#### EXTRAIT DU DOCUMENT:
⁂
Le biopic est un navire qui prend l’eau. Ne voit-on pas passer, chaque année et à toute allure, quelque film sur James Brown ou autre, film dont personne ne parle. Ou alors, le temps de dire «c’est pas terrible, mais il chante les tubes et l’actrice est canon ?». Le genre a fait son temps, les Oscar ont été distribués, les disques vendus. Plus personne n’en veut. Il en va autrement de ceux qui ne traitent pas exclusivement du show business. Ceux-là s’en tirent, jusqu’ici.
Dans le cas de Paradise Lost – film franco-belge déguisé en produit hollywoodien -, tout bon spectateur s’attend à un condensé de violence et de répliques cinglantes où l’on apprendra quelques bricoles. On nous promet (on nous vend) un film sur Pablo Escobar, grand baron de la drogue des années 80. Un sujet en or, du moins pour injecter de la testostérone, un peu de Blondie sous les néons et espérer ramasser un million de spectateurs. Ce qu’on obtient, c’est l’œuvre étrange d’un réalisateur frileux, pompée sans vergogne sur Le Dernier Roi d’Ecosse.
⁂
Entrées de données enregistrées:

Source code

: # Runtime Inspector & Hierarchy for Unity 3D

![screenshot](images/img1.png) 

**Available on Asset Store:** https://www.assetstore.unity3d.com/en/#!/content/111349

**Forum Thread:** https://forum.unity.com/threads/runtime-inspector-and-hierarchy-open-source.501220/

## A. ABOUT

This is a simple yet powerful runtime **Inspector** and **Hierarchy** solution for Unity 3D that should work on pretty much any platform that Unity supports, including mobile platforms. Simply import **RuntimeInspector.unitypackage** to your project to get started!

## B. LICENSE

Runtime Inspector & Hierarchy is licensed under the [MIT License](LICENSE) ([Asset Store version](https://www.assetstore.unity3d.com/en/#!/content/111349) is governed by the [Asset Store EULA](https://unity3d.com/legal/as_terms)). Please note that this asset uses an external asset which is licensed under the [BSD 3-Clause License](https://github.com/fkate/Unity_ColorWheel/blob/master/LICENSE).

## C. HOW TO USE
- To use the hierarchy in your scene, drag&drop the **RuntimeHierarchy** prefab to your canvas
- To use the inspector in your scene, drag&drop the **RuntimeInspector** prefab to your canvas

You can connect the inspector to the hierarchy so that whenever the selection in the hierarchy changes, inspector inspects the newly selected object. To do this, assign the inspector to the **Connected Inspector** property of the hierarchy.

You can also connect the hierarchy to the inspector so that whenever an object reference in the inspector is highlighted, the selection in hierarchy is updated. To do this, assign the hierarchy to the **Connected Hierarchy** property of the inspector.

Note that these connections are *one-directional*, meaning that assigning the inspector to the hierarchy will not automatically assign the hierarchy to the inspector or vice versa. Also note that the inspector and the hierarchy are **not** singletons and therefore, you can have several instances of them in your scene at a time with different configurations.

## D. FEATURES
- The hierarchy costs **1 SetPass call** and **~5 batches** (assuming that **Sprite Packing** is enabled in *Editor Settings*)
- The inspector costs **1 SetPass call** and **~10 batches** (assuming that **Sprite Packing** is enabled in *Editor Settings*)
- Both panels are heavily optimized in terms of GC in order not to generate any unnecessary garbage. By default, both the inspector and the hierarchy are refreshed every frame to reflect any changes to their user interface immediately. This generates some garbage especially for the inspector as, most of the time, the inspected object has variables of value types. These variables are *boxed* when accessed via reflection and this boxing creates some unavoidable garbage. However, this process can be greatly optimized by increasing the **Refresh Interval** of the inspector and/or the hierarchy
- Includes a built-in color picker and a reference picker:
⁂
#### PROBLÈMES À RÉSOUDRE:
a) Dans la critique de Paradise Lost, recopiez le passage qui commence par les mots contenant «Dans le cas» et se termine par «Dernier Roi d’Ecosse.», en remplaçant «Pablo Escobar» par «El Patrón».
b) D'après la critique de Paradise Lost, sur quel film le réalisateur a-t-il copié son œuvre ?
c) Poursuivez la critique de Paradise Lost à partir de sa dernière phrase.

#### RÉPONSES PAR TÂCHE:
a)
Dans le cas de Paradise Lost – film franco-belge déguisé en produit hollywoodien -, tout bon spectateur s’attend à un condensé de violence et de répliques cinglantes où l’on apprendra quelques bricoles. On nous promet (on nous vend) un film sur El Patrón, grand baron de la drogue des années 80. Un sujet en or, du moins pour injecter de la testostérone, un peu de Blondie sous les néons et espérer ramasser un million de spectateurs. Ce qu’on obtient, c’est l’œuvre étrange d’un réalisateur frileux, pompée sans vergogne sur Le Dernier Roi d’Ecosse.

b) Sur Le Dernier Roi d'Ecosse.

c)
Le film raconte l’histoire de Nick Brady, jeune éphèbe canadien, joué par Josh Hutcherson, venu en Colombie pour faire du surf. Animé de ce désir farouche, notre ami tombe sous le charme de Maria, belle colombienne au cœur aussi pur que le sien. Tout va pour le mieux dans les vagues dans lesquelles on se roule au ralenti. Quand soudain arrive Pablo Escobar – incarnation du mal -, l’oncle de Maria. Il est violent, sans cœur, imprévisible. Il a une grosse maison remplie d’enfants et il chante des chansons à sa femme. Mais ne vous y fiez pas, c’est un monstre sanguinaire. Il commet des crimes atroces, nous dit-on, car on n’en voit rien à l’écran. On les découvre à travers les visages horrifiés de nos Roméo et Juliette écoutant un poste de radio sur la plage. Puis, ça va de mal en pis.
Fait intéressant, personne ne meurt à l’écran. On ne voit que les coups de feu, puis des cadavres aux positions étudiées. On se croirait dans les années 30. Andrea Di Stefano a l’air de considérer qu’au 21ème siècle, montrer un cadavre suffit à susciter l’effroi. Voilà comment on caractérise un homme responsable de la mort de milliers de Colombiens. Benicio Del Toro, c’est tout à son honneur, tente d’insuffler un peu de savoir-faire. Il livre une prestation très chic, maîtrisée, qui montre à quel point cet acteur peut tout jouer, mais ne sauve en aucun cas le film. Josh Hutcherson, malgré son sourire ravageur, est incapable d’incarner autre chose que la bonne humeur ou l’effroi soudain. La meilleure prestation est sans doute celle de Carlos Bardem, frère de l’autre Bardem, qui tient le rôle du bras droit de Pablo.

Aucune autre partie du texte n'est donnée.